The Ravalli County Poetry Contest is organized by local poet Dominic “Flominic” Farrenkopf and open to all poets in three age categories — grades K-6, grades 7-12, and 18 years and older.

“Ten years ago Deborah Rogala, the RC fair manager at the time, and I sat down and brainstormed some ideas to encourage more participation in the RC Fair,” Farrenkopf said. “I had been writing an official poem for the fair book each year and Deborah thought a poetry contest would be a good idea.”

It proved to be a popular part of the fair.

“Each year we have new participants as well as poets who return,” Farrenkopf said. “Our biggest challenge is to find entrants in the 7-12 grade category. I teach poetry workshops in the schools and public libraries and that helps generate entries, but we always need more entries from junior high and high school.”

The entries are collected, compiled and presented to five anonymous community judges. The judges rate each poem on its own merit and do not compare it to other poems.

The top eight finalists present their poems during the fair on the KLYQ Entertainment Corral Stage.

Steve Fullerton, of the KLYQ Stage, has been involved with the contest throughout the years.

“When we presented the first poetry contest a decade ago, I thought that most of the poets would be too shy to read their creations on the stage,” Fullerton said. “But I was wrong. They seemed to enjoy sharing their words and the audience response has always been a great boost to each author. The variety of styles is amazing. We have a lot of talent out there.”

The top three finalists in each age category win a prize. The K-6 grades and 7-12 grades win all-day carnival ride passes, and the 18-plus category winners receive gift certificates to Chapter One Book Store.

"A new and exciting feature is that this year the poetry contest has become an open class department,” said Farrenkopf. “That means that first, second and third place will now also receive a ribbon and a premium prize. We are also going to find a way to display some of the poetry this year, which is something we have not been able to do in the past.”

Douglas Taylor has participated in the poetry contest in the 18-plus category.
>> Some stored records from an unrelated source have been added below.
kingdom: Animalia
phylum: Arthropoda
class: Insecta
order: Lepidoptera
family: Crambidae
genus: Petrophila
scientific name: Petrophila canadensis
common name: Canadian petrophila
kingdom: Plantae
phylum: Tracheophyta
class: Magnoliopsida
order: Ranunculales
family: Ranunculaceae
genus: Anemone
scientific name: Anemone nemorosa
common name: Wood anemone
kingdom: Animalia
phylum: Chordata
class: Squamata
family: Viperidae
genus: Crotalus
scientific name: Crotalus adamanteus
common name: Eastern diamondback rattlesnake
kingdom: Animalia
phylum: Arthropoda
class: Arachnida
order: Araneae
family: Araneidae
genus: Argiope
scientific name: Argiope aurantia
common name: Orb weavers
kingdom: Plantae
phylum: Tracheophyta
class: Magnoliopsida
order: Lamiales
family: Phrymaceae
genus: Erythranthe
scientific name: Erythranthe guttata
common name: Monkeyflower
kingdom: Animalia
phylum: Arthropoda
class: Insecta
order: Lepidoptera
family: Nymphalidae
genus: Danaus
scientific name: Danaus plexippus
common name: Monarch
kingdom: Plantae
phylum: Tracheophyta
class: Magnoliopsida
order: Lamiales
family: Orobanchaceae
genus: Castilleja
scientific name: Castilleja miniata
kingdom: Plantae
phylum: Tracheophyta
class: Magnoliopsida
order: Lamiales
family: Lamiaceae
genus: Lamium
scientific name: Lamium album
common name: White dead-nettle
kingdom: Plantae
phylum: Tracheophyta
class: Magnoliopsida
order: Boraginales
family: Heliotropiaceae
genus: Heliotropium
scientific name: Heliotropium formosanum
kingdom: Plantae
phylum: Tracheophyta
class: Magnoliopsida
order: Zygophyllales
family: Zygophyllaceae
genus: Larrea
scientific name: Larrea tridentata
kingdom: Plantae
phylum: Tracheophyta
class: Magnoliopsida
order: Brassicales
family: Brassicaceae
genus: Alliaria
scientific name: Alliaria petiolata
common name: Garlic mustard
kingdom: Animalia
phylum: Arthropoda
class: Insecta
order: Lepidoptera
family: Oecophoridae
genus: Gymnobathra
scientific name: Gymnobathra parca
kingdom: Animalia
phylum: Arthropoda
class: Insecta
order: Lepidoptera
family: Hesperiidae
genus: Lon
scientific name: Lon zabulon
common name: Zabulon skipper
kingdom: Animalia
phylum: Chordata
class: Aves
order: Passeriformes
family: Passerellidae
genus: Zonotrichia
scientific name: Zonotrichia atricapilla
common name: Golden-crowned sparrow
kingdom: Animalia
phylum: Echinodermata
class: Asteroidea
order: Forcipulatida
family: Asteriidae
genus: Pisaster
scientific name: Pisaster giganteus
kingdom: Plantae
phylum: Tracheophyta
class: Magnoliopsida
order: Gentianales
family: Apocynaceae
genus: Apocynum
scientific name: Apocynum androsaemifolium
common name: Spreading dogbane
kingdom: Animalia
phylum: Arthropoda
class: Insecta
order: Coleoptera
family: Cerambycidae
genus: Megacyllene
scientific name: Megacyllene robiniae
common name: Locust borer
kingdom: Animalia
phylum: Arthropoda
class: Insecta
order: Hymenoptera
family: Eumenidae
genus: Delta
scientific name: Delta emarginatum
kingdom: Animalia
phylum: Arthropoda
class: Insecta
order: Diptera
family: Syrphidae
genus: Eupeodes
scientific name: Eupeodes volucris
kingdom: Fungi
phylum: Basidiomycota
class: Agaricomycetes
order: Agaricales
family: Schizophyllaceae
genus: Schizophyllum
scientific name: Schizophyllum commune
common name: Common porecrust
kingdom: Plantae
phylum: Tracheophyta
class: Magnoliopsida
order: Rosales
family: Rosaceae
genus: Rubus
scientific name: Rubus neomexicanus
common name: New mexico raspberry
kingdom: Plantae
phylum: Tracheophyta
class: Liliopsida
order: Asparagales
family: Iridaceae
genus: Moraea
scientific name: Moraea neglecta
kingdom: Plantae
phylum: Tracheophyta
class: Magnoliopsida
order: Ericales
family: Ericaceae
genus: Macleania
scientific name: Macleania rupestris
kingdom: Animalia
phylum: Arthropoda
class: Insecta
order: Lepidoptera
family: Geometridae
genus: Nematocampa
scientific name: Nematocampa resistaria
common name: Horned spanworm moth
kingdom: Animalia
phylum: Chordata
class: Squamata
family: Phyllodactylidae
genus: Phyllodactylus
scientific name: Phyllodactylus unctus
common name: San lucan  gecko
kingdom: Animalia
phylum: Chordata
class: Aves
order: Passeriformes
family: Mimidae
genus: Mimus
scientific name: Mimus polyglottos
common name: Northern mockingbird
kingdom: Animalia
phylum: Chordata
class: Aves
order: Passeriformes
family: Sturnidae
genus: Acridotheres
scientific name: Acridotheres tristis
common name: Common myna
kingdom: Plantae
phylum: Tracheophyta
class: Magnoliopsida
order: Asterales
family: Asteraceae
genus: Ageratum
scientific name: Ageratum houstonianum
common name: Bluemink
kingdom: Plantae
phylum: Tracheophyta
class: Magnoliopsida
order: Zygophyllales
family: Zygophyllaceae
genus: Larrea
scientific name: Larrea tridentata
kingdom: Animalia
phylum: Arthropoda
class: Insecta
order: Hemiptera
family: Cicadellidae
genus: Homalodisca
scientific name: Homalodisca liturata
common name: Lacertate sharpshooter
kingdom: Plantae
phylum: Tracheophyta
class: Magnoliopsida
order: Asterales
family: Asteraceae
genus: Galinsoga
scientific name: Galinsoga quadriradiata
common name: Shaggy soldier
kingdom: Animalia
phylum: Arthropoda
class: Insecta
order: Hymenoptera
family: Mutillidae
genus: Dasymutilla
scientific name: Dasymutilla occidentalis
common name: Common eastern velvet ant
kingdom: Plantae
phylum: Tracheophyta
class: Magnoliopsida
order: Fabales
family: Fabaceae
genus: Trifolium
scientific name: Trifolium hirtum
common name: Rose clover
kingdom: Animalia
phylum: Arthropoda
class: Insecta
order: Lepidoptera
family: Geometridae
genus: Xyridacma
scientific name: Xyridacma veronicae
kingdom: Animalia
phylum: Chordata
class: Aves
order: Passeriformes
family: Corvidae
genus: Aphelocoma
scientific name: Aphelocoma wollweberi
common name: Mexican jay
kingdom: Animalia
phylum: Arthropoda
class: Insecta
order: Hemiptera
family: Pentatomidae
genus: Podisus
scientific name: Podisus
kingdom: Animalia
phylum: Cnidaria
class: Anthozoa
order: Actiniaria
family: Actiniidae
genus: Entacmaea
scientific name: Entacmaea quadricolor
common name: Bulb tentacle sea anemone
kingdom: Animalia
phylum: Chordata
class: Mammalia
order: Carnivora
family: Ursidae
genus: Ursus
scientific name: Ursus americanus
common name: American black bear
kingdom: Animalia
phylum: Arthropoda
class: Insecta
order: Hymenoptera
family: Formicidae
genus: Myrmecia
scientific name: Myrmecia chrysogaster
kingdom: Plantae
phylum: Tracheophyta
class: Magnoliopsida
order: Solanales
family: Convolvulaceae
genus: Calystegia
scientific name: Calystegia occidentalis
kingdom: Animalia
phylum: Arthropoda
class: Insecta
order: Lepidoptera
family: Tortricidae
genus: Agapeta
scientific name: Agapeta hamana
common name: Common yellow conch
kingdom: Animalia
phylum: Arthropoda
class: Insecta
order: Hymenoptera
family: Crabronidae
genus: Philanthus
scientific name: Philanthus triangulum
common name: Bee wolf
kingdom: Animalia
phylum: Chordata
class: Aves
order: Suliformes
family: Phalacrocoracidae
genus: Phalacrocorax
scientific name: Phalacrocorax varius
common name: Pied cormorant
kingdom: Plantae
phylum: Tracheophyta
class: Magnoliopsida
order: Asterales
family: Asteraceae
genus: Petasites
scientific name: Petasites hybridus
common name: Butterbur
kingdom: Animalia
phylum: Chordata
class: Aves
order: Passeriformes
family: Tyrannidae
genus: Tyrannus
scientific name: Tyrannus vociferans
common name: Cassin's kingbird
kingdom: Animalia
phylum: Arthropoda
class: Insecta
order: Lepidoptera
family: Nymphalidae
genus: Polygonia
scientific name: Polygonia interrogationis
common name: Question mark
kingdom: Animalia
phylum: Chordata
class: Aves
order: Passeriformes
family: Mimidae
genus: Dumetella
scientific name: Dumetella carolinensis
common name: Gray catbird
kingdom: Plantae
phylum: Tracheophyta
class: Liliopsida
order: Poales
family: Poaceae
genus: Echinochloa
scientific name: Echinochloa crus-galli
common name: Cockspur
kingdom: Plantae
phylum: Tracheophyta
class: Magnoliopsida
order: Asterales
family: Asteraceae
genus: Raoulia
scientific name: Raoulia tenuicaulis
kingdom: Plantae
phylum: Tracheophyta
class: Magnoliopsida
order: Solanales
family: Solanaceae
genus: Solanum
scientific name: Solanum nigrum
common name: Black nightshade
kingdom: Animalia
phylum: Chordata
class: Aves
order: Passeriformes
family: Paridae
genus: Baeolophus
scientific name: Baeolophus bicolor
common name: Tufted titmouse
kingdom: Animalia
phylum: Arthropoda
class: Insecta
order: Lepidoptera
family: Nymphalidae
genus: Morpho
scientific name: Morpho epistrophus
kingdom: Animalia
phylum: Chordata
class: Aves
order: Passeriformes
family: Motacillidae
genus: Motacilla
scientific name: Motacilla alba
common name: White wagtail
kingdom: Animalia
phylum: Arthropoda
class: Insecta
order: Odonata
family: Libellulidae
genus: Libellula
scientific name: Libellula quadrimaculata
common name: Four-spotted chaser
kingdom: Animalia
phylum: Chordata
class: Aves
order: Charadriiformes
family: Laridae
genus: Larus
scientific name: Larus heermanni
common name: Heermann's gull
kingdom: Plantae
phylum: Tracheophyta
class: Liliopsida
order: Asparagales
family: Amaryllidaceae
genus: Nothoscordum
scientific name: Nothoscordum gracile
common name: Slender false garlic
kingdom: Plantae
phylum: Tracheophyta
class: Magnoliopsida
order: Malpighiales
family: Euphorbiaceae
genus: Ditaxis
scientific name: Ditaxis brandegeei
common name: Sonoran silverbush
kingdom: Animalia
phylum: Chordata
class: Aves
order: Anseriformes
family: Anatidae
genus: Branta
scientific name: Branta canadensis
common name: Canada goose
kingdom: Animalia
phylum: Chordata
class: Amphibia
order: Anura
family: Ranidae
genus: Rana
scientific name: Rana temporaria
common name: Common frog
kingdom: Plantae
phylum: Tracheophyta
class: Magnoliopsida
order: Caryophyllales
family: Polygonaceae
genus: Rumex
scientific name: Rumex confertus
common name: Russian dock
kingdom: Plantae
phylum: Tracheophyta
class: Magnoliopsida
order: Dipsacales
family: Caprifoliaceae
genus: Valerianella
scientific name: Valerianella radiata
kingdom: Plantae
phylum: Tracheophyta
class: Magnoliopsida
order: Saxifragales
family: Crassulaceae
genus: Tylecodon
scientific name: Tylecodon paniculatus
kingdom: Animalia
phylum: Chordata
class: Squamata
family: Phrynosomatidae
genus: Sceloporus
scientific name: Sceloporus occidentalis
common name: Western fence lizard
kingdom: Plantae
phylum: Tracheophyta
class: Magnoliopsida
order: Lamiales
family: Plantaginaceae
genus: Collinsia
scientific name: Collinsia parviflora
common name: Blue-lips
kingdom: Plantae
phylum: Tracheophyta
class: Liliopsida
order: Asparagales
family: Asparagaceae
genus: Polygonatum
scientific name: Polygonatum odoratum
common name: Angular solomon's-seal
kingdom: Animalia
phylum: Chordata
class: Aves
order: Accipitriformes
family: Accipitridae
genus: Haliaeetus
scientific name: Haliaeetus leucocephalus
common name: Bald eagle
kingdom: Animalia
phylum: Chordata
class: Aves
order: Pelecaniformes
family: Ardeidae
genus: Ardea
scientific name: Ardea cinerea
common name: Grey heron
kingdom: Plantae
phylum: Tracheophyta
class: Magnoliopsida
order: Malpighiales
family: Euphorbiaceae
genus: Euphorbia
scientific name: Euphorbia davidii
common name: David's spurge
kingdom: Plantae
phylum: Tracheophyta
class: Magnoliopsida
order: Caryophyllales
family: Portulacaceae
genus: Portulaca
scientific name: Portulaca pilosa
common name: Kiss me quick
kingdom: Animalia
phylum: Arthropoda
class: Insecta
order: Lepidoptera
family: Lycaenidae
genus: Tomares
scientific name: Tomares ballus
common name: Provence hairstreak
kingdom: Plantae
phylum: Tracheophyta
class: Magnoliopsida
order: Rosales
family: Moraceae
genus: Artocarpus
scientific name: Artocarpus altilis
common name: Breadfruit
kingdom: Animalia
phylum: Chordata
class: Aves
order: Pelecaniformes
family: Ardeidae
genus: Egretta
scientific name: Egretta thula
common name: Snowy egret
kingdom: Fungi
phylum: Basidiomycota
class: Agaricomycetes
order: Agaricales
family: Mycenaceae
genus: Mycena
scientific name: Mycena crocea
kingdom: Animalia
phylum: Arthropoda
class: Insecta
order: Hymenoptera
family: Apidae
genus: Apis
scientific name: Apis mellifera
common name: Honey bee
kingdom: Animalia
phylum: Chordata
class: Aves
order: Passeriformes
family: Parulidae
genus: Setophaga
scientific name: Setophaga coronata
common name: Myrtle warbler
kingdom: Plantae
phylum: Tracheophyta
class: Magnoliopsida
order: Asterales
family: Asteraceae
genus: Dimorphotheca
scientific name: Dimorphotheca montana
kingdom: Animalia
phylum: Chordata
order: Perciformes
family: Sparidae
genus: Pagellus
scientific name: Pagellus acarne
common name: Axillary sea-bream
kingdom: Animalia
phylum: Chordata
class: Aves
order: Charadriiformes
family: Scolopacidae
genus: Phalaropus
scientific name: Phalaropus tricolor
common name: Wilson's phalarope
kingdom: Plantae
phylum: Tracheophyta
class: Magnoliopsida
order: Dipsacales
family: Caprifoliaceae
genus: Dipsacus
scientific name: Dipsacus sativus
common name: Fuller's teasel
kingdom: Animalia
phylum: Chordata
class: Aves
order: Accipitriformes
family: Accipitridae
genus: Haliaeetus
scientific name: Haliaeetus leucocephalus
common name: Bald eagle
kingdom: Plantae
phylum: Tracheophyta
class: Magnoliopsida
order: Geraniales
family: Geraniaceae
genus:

“I felt the poetry contest at the fair was a good opportunity for me and others in the community to share what we might do in the solitude of the writing process,” Taylor said. “My poetry is done for myself first, then secondly to share. When others find value and resonance with the writing that is what art is about; something personal becomes universal.”

Corvallis Fourth-Grade Educator Liz Jameson has made student involvement in the Poetry Contest a priority over the years.

“You might not believe it, but writing poetry is one of my fourth-grade students’ favorite projects,” Jameson said. “Using poems from many authors, including Flominic, and the book 'Love That Dog' by Sharon Creech, to inspire our students, the fourth graders in Corvallis always amaze us with their creativity.”

Jameson said the poetry contest motivates her students to write poetry.

“Every year my students choose their favorite poem that they created that year and enter it into the contest,” she said. “Many of their poems have been chosen as winners in their age category. Having the chance to win prizes is fun, but I think the recognition and getting to share their work on stage is the biggest prize.”

Farrenkopf said all poets and aspiring poets are invited to submit original poems in any style and on any topic including haiku.

Poems must be submitted by the fair entry deadline of Aug. 14 to or by direct mail to: RC Fairgrounds 100 Old Corvallis Road, Hamilton, MT 59840 or delivered in person to the Fairgrounds Office.

The eight finalists will be invited to read their poems on the KLYQ Entertainment Corral Stage at 3 p.m. on Wednesday, Sept. 2.

Farrenkopf encourages participation.

“If you are a poet, give the contest a try,” he said. “If you know a poet, please encourage them to enter. Poetry can be a very personal thing and this is a great way to test the waters of presenting your poetry in public.”

He said the friendly competition is enjoyable.

“The atmosphere on the KLYQ Entertainment Corral Stage is a very supportive environment where everyone listens and applauds,” Farrenkopf said. “I look forward to reading all of the entries each year and this year I hope we have more entries than ever.”